Emerging structural insights into GPCR-β-arrestin interaction and functional outcomes

Abstract

Agonist-induced recruitment of β-arrestins (βarrs) to G protein-coupled receptors (GPCRs) plays a central role in regulating the spatio-temporal aspects of GPCR signaling. Several recent studies have provided novel structural and functional insights into our understanding of GPCR-βarr interaction, subsequent βarr activation and resulting functional outcomes. In this review, we discuss these recent advances with a particular emphasis on recognition of receptor-bound phosphates by βarrs, the emerging concept of spatial positioning of key phosphorylation sites, the conformational transition in βarrs during partial to full-engagement, and structural differences driving functional outcomes of βarr isoforms. We also highlight the key directions that require further investigation going forward to fully understand the structural mechanisms driving βarr activation and functional responses.

Figure 1. GPCR-βarr interaction and decisive contribution of single phosphorylation site in V₂R-βarr interaction.
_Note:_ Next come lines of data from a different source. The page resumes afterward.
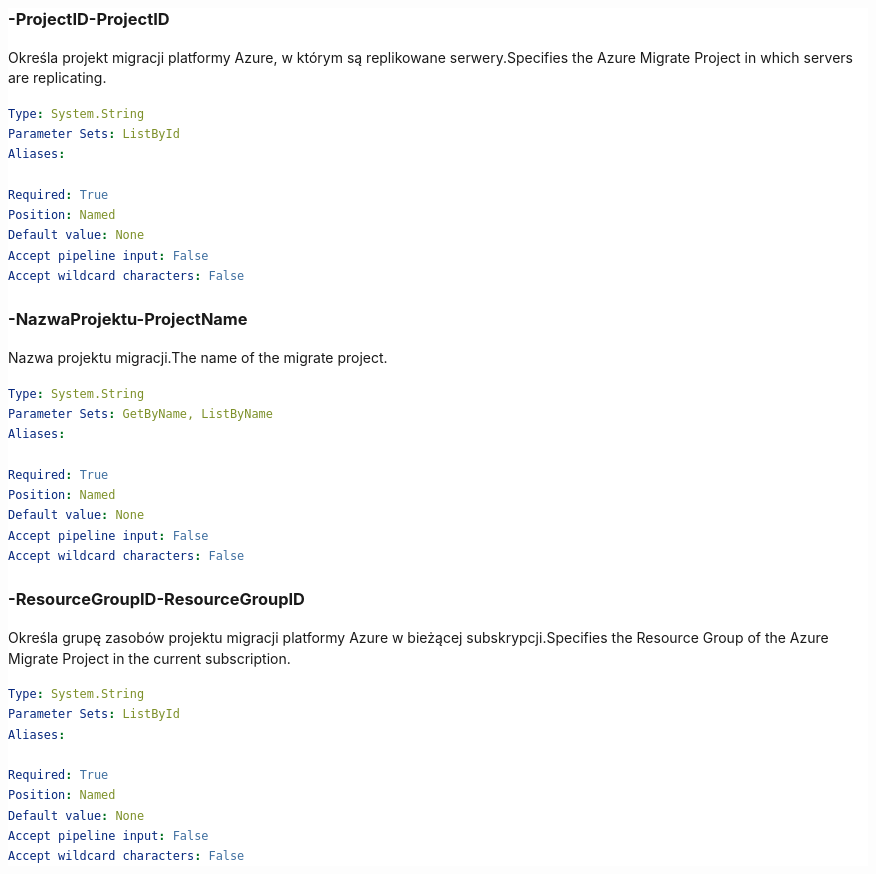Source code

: ### <span data-ttu-id="019e2-131">-ProjectID</span><span class="sxs-lookup"><span data-stu-id="019e2-131">-ProjectID</span></span>
<span data-ttu-id="019e2-132">Określa projekt migracji platformy Azure, w którym są replikowane serwery.</span><span class="sxs-lookup"><span data-stu-id="019e2-132">Specifies the Azure Migrate Project in which servers are replicating.</span></span>

```yaml
Type: System.String
Parameter Sets: ListById
Aliases:

Required: True
Position: Named
Default value: None
Accept pipeline input: False
Accept wildcard characters: False
```

### <span data-ttu-id="019e2-133">-NazwaProjektu</span><span class="sxs-lookup"><span data-stu-id="019e2-133">-ProjectName</span></span>
<span data-ttu-id="019e2-134">Nazwa projektu migracji.</span><span class="sxs-lookup"><span data-stu-id="019e2-134">The name of the migrate project.</span></span>

```yaml
Type: System.String
Parameter Sets: GetByName, ListByName
Aliases:

Required: True
Position: Named
Default value: None
Accept pipeline input: False
Accept wildcard characters: False
```

### <span data-ttu-id="019e2-135">-ResourceGroupID</span><span class="sxs-lookup"><span data-stu-id="019e2-135">-ResourceGroupID</span></span>
<span data-ttu-id="019e2-136">Określa grupę zasobów projektu migracji platformy Azure w bieżącej subskrypcji.</span><span class="sxs-lookup"><span data-stu-id="019e2-136">Specifies the Resource Group of the Azure Migrate Project in the current subscription.</span></span>

```yaml
Type: System.String
Parameter Sets: ListById
Aliases:

Required: True
Position: Named
Default value: None
Accept pipeline input: False
Accept wildcard characters: False
```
(a). Agonist-induced activation of GPCRs results in receptor phosphorylation by GRKs followed by βarr binding and activation in a biphasic manner. Distinct patterns of receptor phosphorylation drive functionally-specific βarr conformations. (b). Superimposition of the crystal structures of βarr1 in complex with V₂Rpp^WT and V₂Rpp^T360A reveals repositioning of the phosphopeptides, especially in the proximal segment. The structural snapshots were designed based on PDB IDs 4JQI and 7DFA, respectively. (c). Mutation of Thr³⁶⁰ results in the disruption of a key interaction with the Lys²⁹⁴ in the lariat loop of βarr1, which in turn leads to a dramatic alteration in agonist-induced βarr1 trafficking pattern.

Figure 2. Structural differences in barr1 between partially-engaged and fully-engaged complexes.

(a) Schematic representation of the partially-and fully-engaged β₂V₂R–βarr1 complexes reconstituted in nanodisc and studies using methyl-TROSY NMR spectroscopy. The lower panel shows the position of fifteen residues in βarr1 used in this study and the three isoleucine residues exhibiting significant differences between partially-and fully-engaged conformations are highlighted in blue. (b) Differences in the chemical shift for selected isoleucine (Ile) residues in basal, partially-engaged and fully-engaged βarr1 conformations as measured by NMR spectroscopy are shown. The position of the corresponding isoleucine residues in βarr1 are indicated in the table. These data are adapted from a previous publication [22].

Figure 3. Structural differences between phosphopeptides-bound βbarr isoforms.

(a) Superimposition of V₂Rpp-bound βarr1 and CXCR7pp-bound βarr2. The structural snapshots are generated in ChimeraX [44] using previously determined crystal structures (PDB ID 4JQI and 6K3F) [25,45]. (b) Surface representation of V₂Rpp-bound βarr1 and CXCR7-bound βarr2 to depict the difference in the inter-domain rotation between βarr1 and 2. (c)V₂Rpp and CXCR7pp are differently positioned in the corresponding crystal structures and an additional phosphate-binding site is identified in βarr2 that is not apparent in V₂Rpp-bound βarr1 structure.

Figure 4. Schematic depiction of key knowledge gaps and emerging directions.

(a) While most GPCRs harbor phosphorylation sites in their carboxylterminus, several others have a very short carboxyl-terminus and phosphorylatable Ser/Thr residues are predominantly located in the 3rd intracellular loop. The commonality and differences in the binding modes of barrs for these two types of GPCRs remains to be explored in detail. (b) Arrestin-coupled receptors (ACRs) robustly recruit βarrs despite lacking an inherent ability to functionally couple to G-proteins. While βarr conformations for ACRs vs. GPCRs are qualitatively distinct from each other, structural details at high-resolution remains to be determined. (c) The structural and mechanistic basis of catalytic activation of βarrs upon their transient interaction with selected GPCRs, despite rapid dissociation of the receptor from their complexes, remains to be explored.